Пройдя обряд посвящения и получив силу Огуни, Огнеслава поступила в ученицы к мастерице Ладиславе – почтенной обладательнице медово-белокурой косы. Славилась сия кошка большим искусством в своём деле, однако была сурова и сердита, учениц и подмастерьев гоняла жёстко и требовала строго; не сразу заладилась учёба у княжны, и в девочках на побегушках прослужила она целый год без особого продвижения вверх. Ладислава нашла княжну туповатой и не слишком пригодной для оружейного дела. Так и сказала она:
– Не бывать тебе в оружейницах, княжна, уж не серчай за прямоту. Не твоё это. Самое большее – деревенским ковалем стать сможешь, плуги, топоры да гвозди делать… Большого ума для этого не требуется, лишь сноровки чуток, а вот чтобы оружие ковать – тут искусство высокое надобно. То ли руки у тебя не из того места растут, то ли в голове чего-то не хватает… Не знаю. Может, тебе горное дело попробовать, чтоб хоть сила Огуни в тебе зря не пропадала?
Молча выслушала наставницу Огнеслава, хмуря брови и опустив голову, а в груди горела раскалённая добела обида. Рассматривала она свои руки, за год грязной работы в кузне ставшие грубыми и заскорузлыми… Чего им не хватало? Ловкости, гибкости, расторопности? Ведь в душе-то у княжны пылала великая страсть к кузнечному делу. Плуги? Гвозди? Что ж, и их кто-то должен был делать, но не этим болело сердце княжны, не к этому стремилось оно…
От стыда ничего она не сказала родительнице о своей неудаче и с горя пошла на рудники. Тяжкая это была работа: намахавшись за день кайлом, к вечеру валилась Огнеслава с ног. К пятнадцати годам телесной силы у неё уже доставало для такого труда, но выматывалась она до зелёных пятен перед глазами. Лесияра время от времени спрашивала, как её успехи, и княжне с болью в сердце приходилось врать, что по-прежнему она учится оружейному делу, тогда как в действительности она лишь добывала сырьё для более успешных и способных дочерей богини недр Огуни – тех, у кого руки росли из правильного места, а в голове хватало всего необходимого.

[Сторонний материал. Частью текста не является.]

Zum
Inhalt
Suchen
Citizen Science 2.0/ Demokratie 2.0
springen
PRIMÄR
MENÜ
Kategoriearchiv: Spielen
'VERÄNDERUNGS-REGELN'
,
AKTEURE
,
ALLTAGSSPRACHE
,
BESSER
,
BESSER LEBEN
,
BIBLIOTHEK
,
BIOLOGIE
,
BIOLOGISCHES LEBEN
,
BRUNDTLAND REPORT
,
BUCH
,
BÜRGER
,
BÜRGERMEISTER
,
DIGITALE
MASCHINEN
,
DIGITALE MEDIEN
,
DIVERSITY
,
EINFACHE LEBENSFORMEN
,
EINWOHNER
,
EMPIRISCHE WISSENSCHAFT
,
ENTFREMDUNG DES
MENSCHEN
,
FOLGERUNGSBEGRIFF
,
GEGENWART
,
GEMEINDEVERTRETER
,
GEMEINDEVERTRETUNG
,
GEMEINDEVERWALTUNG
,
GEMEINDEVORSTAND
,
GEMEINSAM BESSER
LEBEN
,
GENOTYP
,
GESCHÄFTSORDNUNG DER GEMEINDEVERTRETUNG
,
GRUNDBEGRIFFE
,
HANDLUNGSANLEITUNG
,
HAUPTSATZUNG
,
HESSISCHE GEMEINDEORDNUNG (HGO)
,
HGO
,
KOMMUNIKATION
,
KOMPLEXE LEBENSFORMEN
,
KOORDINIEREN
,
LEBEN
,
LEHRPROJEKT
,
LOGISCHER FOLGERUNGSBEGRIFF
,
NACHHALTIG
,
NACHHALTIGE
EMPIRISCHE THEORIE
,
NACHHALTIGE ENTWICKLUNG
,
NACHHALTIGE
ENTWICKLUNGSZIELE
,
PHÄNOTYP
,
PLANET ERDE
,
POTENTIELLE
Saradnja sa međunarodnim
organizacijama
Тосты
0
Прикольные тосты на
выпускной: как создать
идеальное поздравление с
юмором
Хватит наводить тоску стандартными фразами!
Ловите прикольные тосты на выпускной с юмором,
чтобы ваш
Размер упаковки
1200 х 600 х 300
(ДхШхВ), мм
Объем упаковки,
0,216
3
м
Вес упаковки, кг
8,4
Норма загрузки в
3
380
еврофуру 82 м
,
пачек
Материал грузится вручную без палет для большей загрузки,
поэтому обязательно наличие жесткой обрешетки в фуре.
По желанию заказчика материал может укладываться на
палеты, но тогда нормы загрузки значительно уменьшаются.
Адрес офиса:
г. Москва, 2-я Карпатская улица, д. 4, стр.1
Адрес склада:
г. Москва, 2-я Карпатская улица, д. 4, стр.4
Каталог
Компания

Жгучей занозой язвили её душу обидные слова наставницы Ладиславы. Беспощадным приговором прозвучали они и обрекли её мечту на медленное умирание во мраке рудников; три года, сцепив зубы и скрепя отчаявшееся сердце, гнула Огнеслава спину, пока правда наконец не всплыла. По делам наведавшись в мастерскую Ладиславы, Лесияра осведомилась у неё, как идёт учёба дочери, и оружейница ей с удивлением отвечала:
– Как, государыня? Разве не ведомо тебе, что дочь твоя у меня больше не обучается? Не пошло у неё кузнечное дело: не её это стезя, видать. Коли нет способностей – что тут поделаешь? Вот так-то вот…
Дома княгиня потребовала Огнеславу к себе для объяснений. Та как раз только что пришла с работы, предварительно отмывшись в речке, да не суждено ей было упасть в постель: пришлось сперва предстать пред светлы родительские очи и обо всём честно поведать.
– Прости, государыня, – еле слышно пробормотала она, понурив голову. – Не сложилось у меня в кузне. А в рудники пошла, дабы сила Огуни зря не пропадала: ведь, как-никак, посвящение я прошла.
– И ты думаешь, что это твоя судьба – долбить руду кайлом? – испытующе заглядывая дочери в глаза, спросила княгиня. – Работа важная и нужная, не спорю: без неё ни один меч не родится, ни один гвоздь, на ней всё и стоит. Но для тебя ли она? Ни совершенствования, ни пути наверх из неё нет. В рудокопы идут именно что те, у кого с оружейным делом не вышло… Твоя ли сия дорога?
Огнеслава отводила глаза, чтобы родительница не видела едко-солёных, мучительных слёз, набрякших в них от глубоко затаённой горечи, но от проницательного взора государыни ничего укрыть было нельзя.
– Дитя моё… – Лесияра мягко приподняла лицо дочери за подбородок, заглянула в глаза с беспокойством, любовью и состраданием. – Ну зачем тебе рудники? Подыщем для тебя иное дело. Отчего, к примеру, науки тебе не любы? Славно ведь подвизаться на сей стезе можно. Вон, погляди на сестрицу Светолику: учится прилежно, успехи делает.